Charles Kirkpatrick Sharpe (1781-1851) was an antiquary and collector. He was educated for the Church, but he seems never to have pursued this line with enthusiasm, instead concentrating on his antiquarian interests. As a child he had listened to ballads and songs in Dumfriesshire and when Walter Scott's Minstrelsy of the Scottish Border appeared in 1802, Sharpe immediately sent him copies of The Twa Corbies and The Douglas Tragedy. He published works of poetry in 1807, 1823 and 1837. However, he felt himself secure only on antiquarian subjects, and this is where his literary reputation rests. He edited James Kirkton's Secret and True History of the Church of Scotland in 1817, with elaborate notes. His introduction to Robert Law's Memorials (1818), written at Scott's suggestion and with the use of his library, remains to this day a standard history of witchcraft in Scotland. His historical interests led him into a number of byways. Witchcraft, female criminality, and historical gossip were supported by an exceptional knowledge of the sixteenth- and seventeenth-century sources. He was also a noted collector. While still at Oxford he was given Lely's portrait of the Duchess of Portsmouth. At his death he owned a very considerable number of portraits, including Margaret Tudor by Holbein, Hogarth's Sarah Malcolm, Kneller's Duchess of Marlborough, and twelve previously in Kellie Castle. His collection was dispersed at his death, either in two sales which lasted in total nearly a fortnight, or to various beneficiaries under his will.

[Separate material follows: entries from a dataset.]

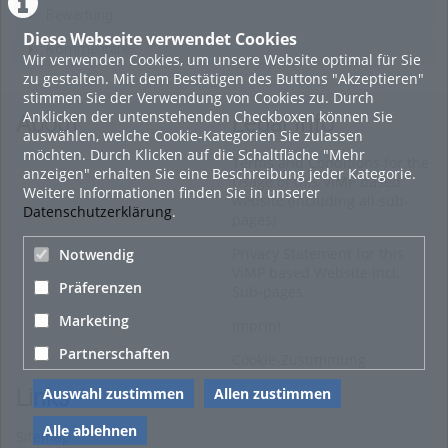
Bewertung
Diese Webseite verwendet Cookies
Kommentare
Wir verwenden Cookies, um unsere Website optimal für Sie
zu gestalten. Mit dem Bestätigen des Buttons "Akzeptieren"
stimmen Sie der Verwendung von Cookies zu. Durch
Anklicken der untenstehenden Checkboxen können Sie
About
Legal Info
auswählen, welche Cookie-Kategorien Sie zulassen
möchten. Durch Klicken auf die Schaltfläche "Mehr
Terms and Conditions for the
anzeigen" erhalten Sie eine Beschreibung jeder Kategorie.
Usage of this ViMP based
Weitere Informationen finden Sie in unserer
website (including all sub-
Datenschutzerklärung
.
pages)
Privacy Statement for this
Notwendig
ViMP based Website incl.
Präferenzen
Sub-pages
Marketing
Imprint
Partnerschaften
Cookie-Zustimmung
Auswahl zustimmen
Allen zustimmen
Links
Alle ablehnen
Sitemap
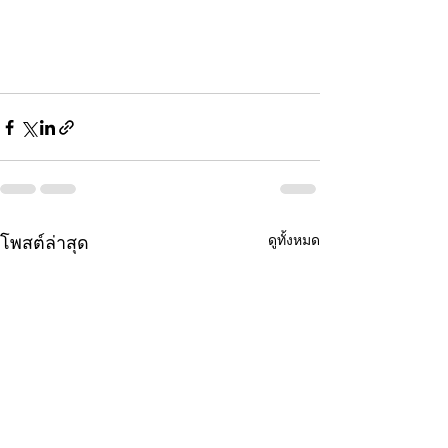
ดูทั้งหมด
โพสต์ล่าสุด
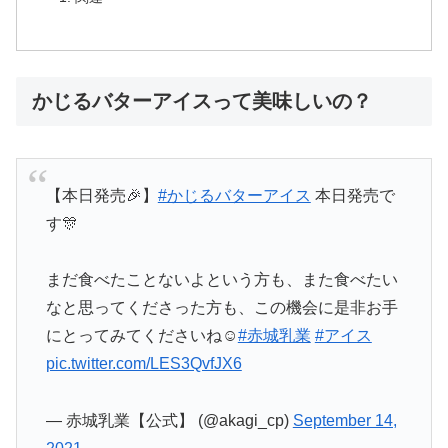
かじるバターアイスって美味しいの？
【本日発売🎉】
#かじるバターアイス
本日発売で
す🎊
まだ食べたことないよという方も、また食べたい
なと思ってくださった方も、この機会に是非お手
にとってみてくださいね☺
#赤城乳業
#アイス
pic.twitter.com/LES3QvfJX6
— 赤城乳業【公式】 (@akagi_cp)
September 14,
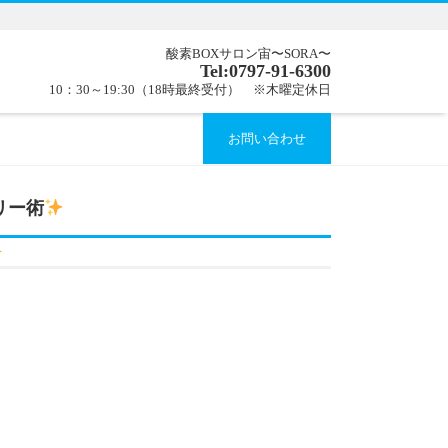
酸素BOXサロン宙〜SORA〜
Tel:0797-91-6300
10：30～19:30（18時最終受付） ※木曜定休日
お問い合わせ
リー術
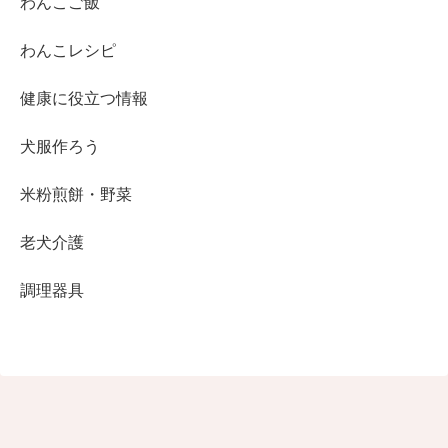
わんこご飯
わんこレシピ
健康に役立つ情報
犬服作ろう
米粉煎餅・野菜
老犬介護
調理器具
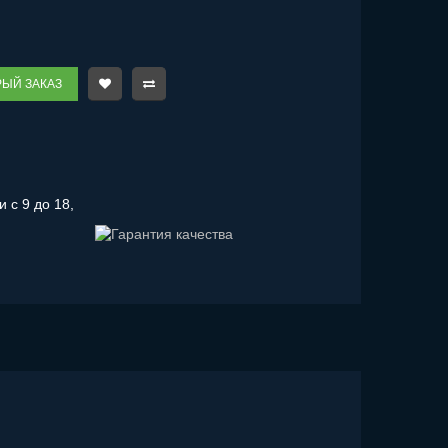
ЫЙ ЗАКАЗ
 с 9 до 18,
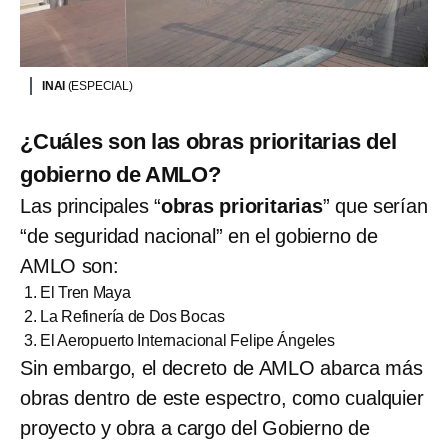
INAI
(ESPECIAL)
¿Cuáles son las obras prioritarias del
gobierno de AMLO?
Las principales “
obras prioritarias
” que serían
“de seguridad nacional” en el gobierno de
AMLO son:
El Tren Maya
La Refinería de Dos Bocas
El Aeropuerto Internacional Felipe Ángeles
Sin embargo, el decreto de AMLO abarca más
obras dentro de este espectro, como cualquier
proyecto y obra a cargo del Gobierno de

Source: Patrick Cadell, 'Sharpe, Charles Kirkpatrick (1781-1851)', Oxford Dictionary of National Biography, Oxford University Press, 2004. By permission of Oxford University Press - http://dx.doi.org/10.1093/ref:odnb/25225.

Conditions Governing Access

The manuscript is available for consultation by any accredited reader.

Acquisition Information

Acquired by the John Rylands Library as part of Mrs Rylands's bequest.

Note

Description compiled by Henry Sullivan, project archivist, and Elizabeth Gow with reference to:

Custodial History

In 1888 these letters, along with a large quantity of Sharpe's correspondence, were in the possession of Rev. W.K.R. Bedford, of Sutton Coldfield, nephew and executor of C.K. Sharpe.

Related Material

Devon Record Office holds correspondence between John Marriott and Sir Thomas Dyke Acland (ref.: GB 027 1148M). Westcountry Studies Library, Exeter, holds poems by Marriott.

National Library of Scotland, Manuscript Collections, holds the bulk of Charles Kirkpatrick Sharpe's antiquarian and literary correspondence and papers (ref.: GB 233 MSS 209-11, 843, 2510-11, 3346, 9808), as well as letters to Robert Chambers and Sir Walter Scott (ref.: GB 233 Dep 341 and GB 233 MSS 3874-3919). For material in other repositories see the National Register of Archives.

Bibliography

These letters and poems are published, interspersed in chronological order with other letters in Sharpe's correspondence, in Alexander Allardyce (ed.), Letters from and to Charles Kirkpatrick Sharpe... with a memoir by the Rev. W.K.R. Bedford (London: William Blackwood and Sons, 1888).